Apollo 11 - Neil Armstrong
Neil Armstrong becomes the first man on the moon on July 20, 1969. NASA

NASA did not land on the moon, and the Apollo missions were an elaborate hoax that was shot on a soundstage. Some even say Stanley Kubrick directed the action. Moon-landing conspiracy theories are popular, but did a Russian official really say there should be an international investigation regarding the Apollo missions? Yes and no.

Vladimir Markin, the spokesman for Russia's Investigative Committee, penned a column for the Russian newspaper Izvestia focusing on the U.S. FIFA corruption investigation. Noting how it led to the arrest of several executives, he goes on to list several other incidents that should be the subjects of international investigations. The list would include the election of the U.S. to host the 1994 World Cup, the coup in Kiev and war crimes in Ukraine as events that should be looked into. More curiously, Markin said the Apollo mission also should be investigated.

Markin cites the loss of the original Apollo 11 moon landing video and the "disappearance" of 400 kilograms (about 882 pounds) of lunar rocks collected during Apollo missions as items worthy of a full-scale probe. "We are not contending that they did not fly [to the moon], and simply made a film about it. But all of these scientific -- or perhaps cultural -- artifacts are part of the legacy of humanity, and their disappearance without a trace is our common loss. An investigation will reveal what happened," Markin said in a translation from the Moscow Times.

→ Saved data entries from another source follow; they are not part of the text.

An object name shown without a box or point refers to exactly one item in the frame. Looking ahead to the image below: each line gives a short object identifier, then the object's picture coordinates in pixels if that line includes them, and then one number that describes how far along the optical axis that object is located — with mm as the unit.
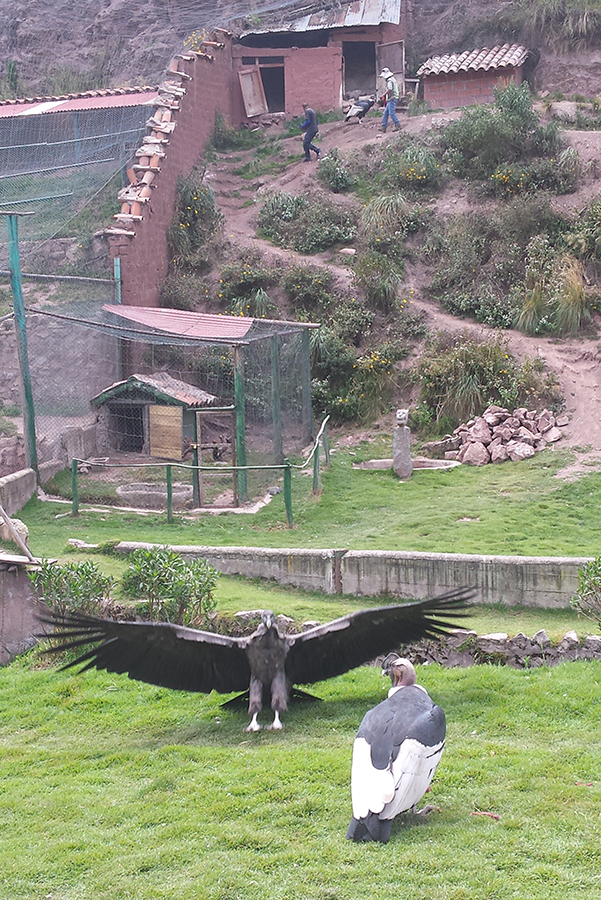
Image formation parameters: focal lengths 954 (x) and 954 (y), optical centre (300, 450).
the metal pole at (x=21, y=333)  13875
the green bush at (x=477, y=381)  17094
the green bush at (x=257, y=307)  20344
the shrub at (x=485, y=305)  19609
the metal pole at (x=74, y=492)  12859
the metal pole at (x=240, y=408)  13586
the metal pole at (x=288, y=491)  12383
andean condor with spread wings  6430
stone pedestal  15141
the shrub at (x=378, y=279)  20609
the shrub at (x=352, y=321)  20016
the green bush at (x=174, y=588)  8461
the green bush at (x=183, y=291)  20516
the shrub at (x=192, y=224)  21281
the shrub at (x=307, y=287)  20641
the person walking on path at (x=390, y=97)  25438
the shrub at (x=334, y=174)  24016
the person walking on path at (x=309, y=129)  24025
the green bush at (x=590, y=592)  7957
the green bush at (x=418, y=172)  23531
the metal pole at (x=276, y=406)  14945
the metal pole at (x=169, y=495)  12389
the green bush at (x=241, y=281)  20781
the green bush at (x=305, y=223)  22297
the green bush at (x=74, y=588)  8797
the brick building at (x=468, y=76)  26734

Markin could have been making a statement about the absurdity of the U.S. launching its own international investigation into FIFA. Based on the roughly translated column, there should be some reciprocity when it comes to international investigations.

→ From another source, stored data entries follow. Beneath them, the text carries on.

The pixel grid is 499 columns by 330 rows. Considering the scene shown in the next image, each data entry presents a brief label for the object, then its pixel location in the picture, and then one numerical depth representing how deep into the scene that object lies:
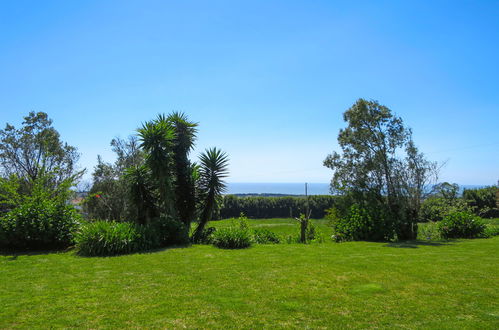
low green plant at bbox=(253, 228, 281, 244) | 11.41
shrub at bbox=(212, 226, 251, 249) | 9.62
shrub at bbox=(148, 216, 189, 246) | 9.62
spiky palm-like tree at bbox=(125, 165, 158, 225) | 10.90
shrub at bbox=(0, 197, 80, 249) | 8.41
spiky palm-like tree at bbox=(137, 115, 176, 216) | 10.18
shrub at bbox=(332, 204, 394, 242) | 11.71
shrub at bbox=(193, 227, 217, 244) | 10.77
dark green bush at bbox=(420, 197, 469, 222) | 14.27
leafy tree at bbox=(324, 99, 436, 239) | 12.70
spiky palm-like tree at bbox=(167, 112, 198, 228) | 11.55
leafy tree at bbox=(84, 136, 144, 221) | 20.98
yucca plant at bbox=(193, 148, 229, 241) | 11.68
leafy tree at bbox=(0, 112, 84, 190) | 22.08
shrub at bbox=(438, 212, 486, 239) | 13.24
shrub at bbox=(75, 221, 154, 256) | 7.96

As for the items mentioned by Markin, some answers already exist. The original Apollo 11 footage is lost, and NASA conducted an extensive search for and investigation of the data tapes. The Slow-Scan TV transmission was beamed back to Earth and converted in real time to the standard NTSC television format. NASA erased and reused the original SSTV tapes. Much of the quality was lost in the conversion from SSTV to NTSC, but NASA worked to create a high-quality Apollo 11 landing video by restoring the best broadcast footage.

As for the lunar rocks, NASA has stored the vast majority at the Johnson Space Center in Houston, but samples are not released to institutions and governments around the world. There are hundreds of lunar rocks missing, but NASA has made it a priority to track them down.